First style. Some nations, like the northern Europeans and the Japanese like facts and figures, while others, such as the Americans, like lots of emotional appeal, and always open their presentations with a joke. It would be a mistake to use the American approach in northern Europe, and vice versa.
Second, use of language. Native English speakers use a lot of colloquial expressions that are meaningless to other nations. For example, someone went to Russia and used the expression, Out of sight, out of mind. The Russians translated it as Blind idiot. Sporting expressions should also be avoided:
• A ball-park figure
• Level playing field
• Knock it for six
To you these expressions have meaning. They may even seem commonplace. But not everyone knows baseball or cricket. Colloquialisms get in the way of clear communication abroad.
This is a concept that is second nature to Orientals, but little understood in the West. At its simplest level, it's about never making someone else embarrassed or uncomfortable. But it’s much more than that.
Face lies at the root of all business relationships in the Far East, and is an essential ingredient in all social contact there.
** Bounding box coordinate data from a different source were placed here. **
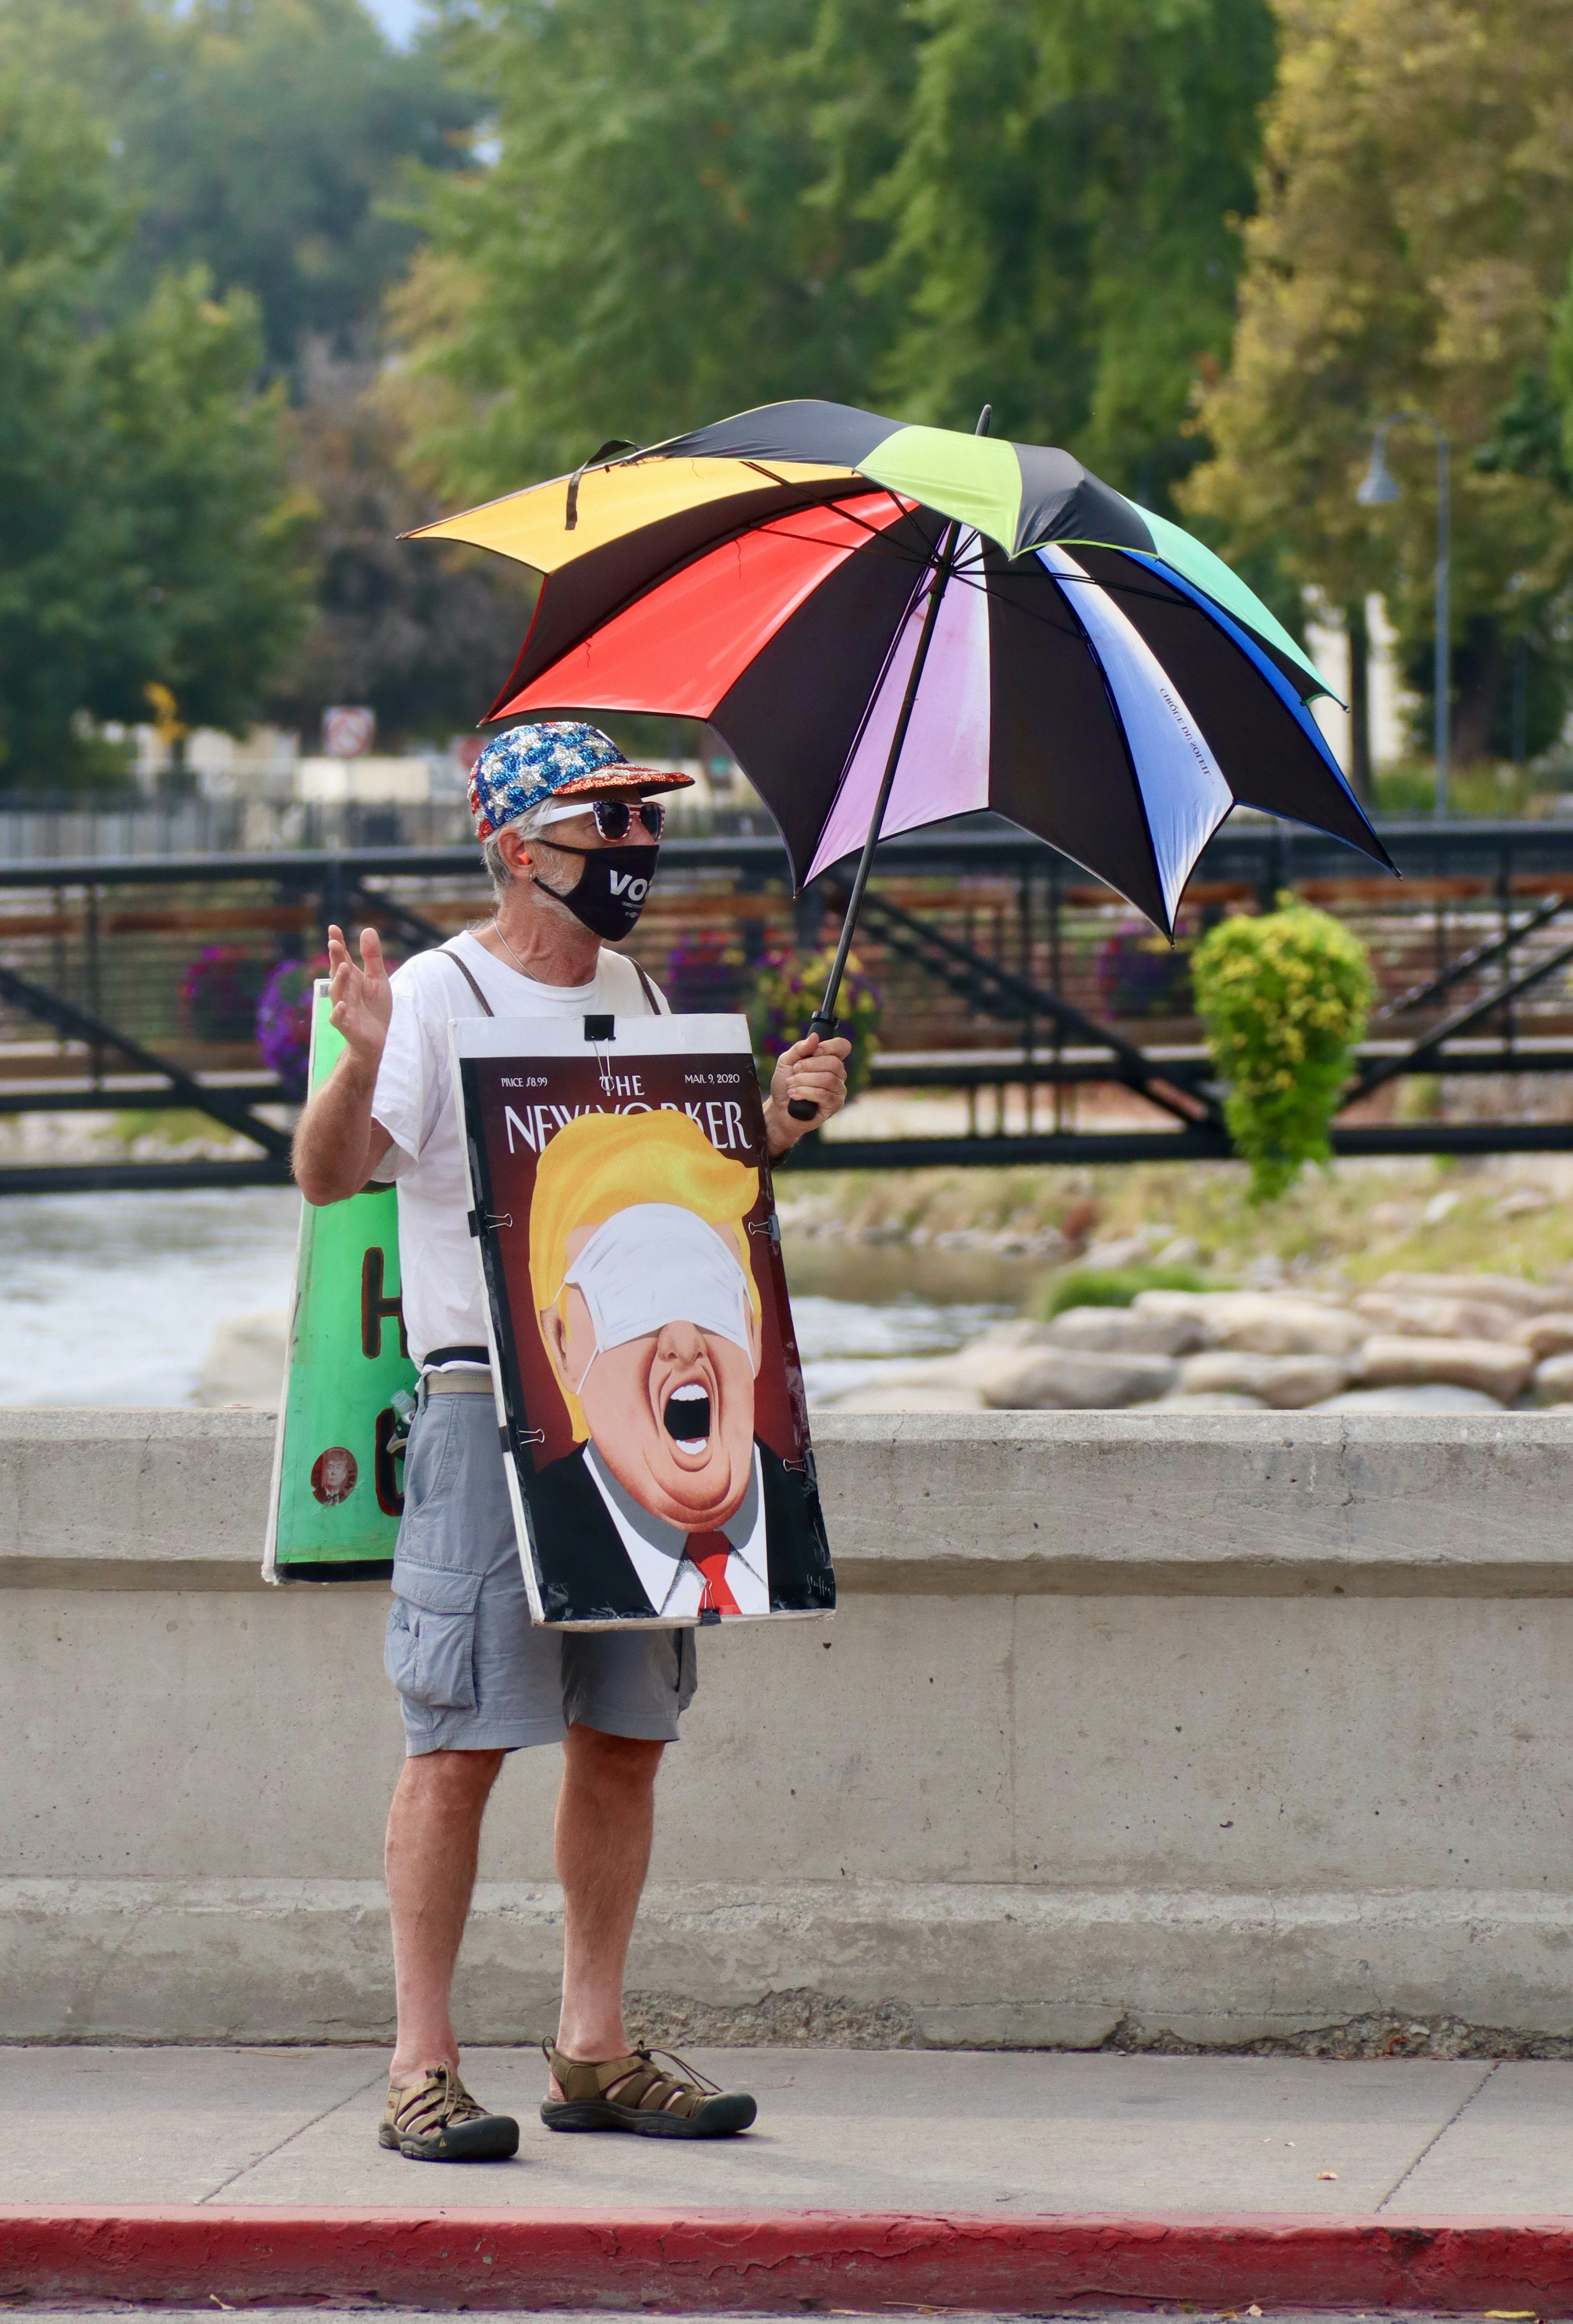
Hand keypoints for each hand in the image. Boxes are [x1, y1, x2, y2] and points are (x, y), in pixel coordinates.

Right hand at [326, 923, 391, 1076]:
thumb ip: (372, 957)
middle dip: (336, 958)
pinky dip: (339, 1012)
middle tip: (334, 943)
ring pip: (337, 993)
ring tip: (343, 968)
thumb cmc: (374, 1008)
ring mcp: (343, 1008)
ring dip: (339, 980)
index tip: (333, 928)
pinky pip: (339, 1019)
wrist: (377, 1039)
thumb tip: (367, 929)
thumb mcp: (378, 979)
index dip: (337, 944)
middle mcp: (344, 991)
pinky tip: (341, 1005)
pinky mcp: (347, 1026)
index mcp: (351, 978)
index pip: (342, 958)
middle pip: (338, 972)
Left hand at [765, 1030, 850, 1154]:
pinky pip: (824, 1094)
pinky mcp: (834, 1105)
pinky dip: (805, 1093)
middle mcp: (838, 1074)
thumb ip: (799, 1048)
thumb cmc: (785, 1084)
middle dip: (809, 1066)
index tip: (813, 1051)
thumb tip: (815, 1037)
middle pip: (834, 1063)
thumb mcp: (786, 1061)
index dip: (829, 1046)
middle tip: (795, 1071)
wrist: (779, 1109)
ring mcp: (838, 1090)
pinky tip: (794, 1095)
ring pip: (827, 1079)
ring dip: (804, 1080)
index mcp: (829, 1059)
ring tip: (791, 1085)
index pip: (842, 1046)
It's about giving respect, and about not undermining someone else’s self-respect.
It's about acknowledging one another’s place in society. It's so important, yet there is not a line about Face in the Encyclopaedia Britannica, and not one item about Face came up when I did a Goggle search on the internet.
A colleague of mine, Bill, was giving a talk in the Far East and he mentioned a mistake he had once made. In typical British fashion he said: “Hands up anyone who has been stupid enough to have made the same mistake.”
Everyone in the room froze. No one even blinked an eye in case it would seem to be a public admission that they had been so stupid. They would have lost face.
So, when Bill gave his next talk, he said: “Hands up if, like me, you have been stupid enough to make such a mistake.” This time every hand in the room went up. They did not want him to lose face by being the only stupid one. Even when we try to get it right, we can get it wrong.
Understand their values, what makes them tick and, above all, how they communicate; do they speak frankly or do they ‘hint’ at what they mean?
Few people take offence when a mistake is made and the intent is good. But, when things get tough or are continually ‘going wrong’ we revert back to our own worst stereotypes and resentment begins to build. Don’t take things personally; reach out and try to put yourself in others shoes to get a different perspective. Then, you just might see a different world and enrich your own vista.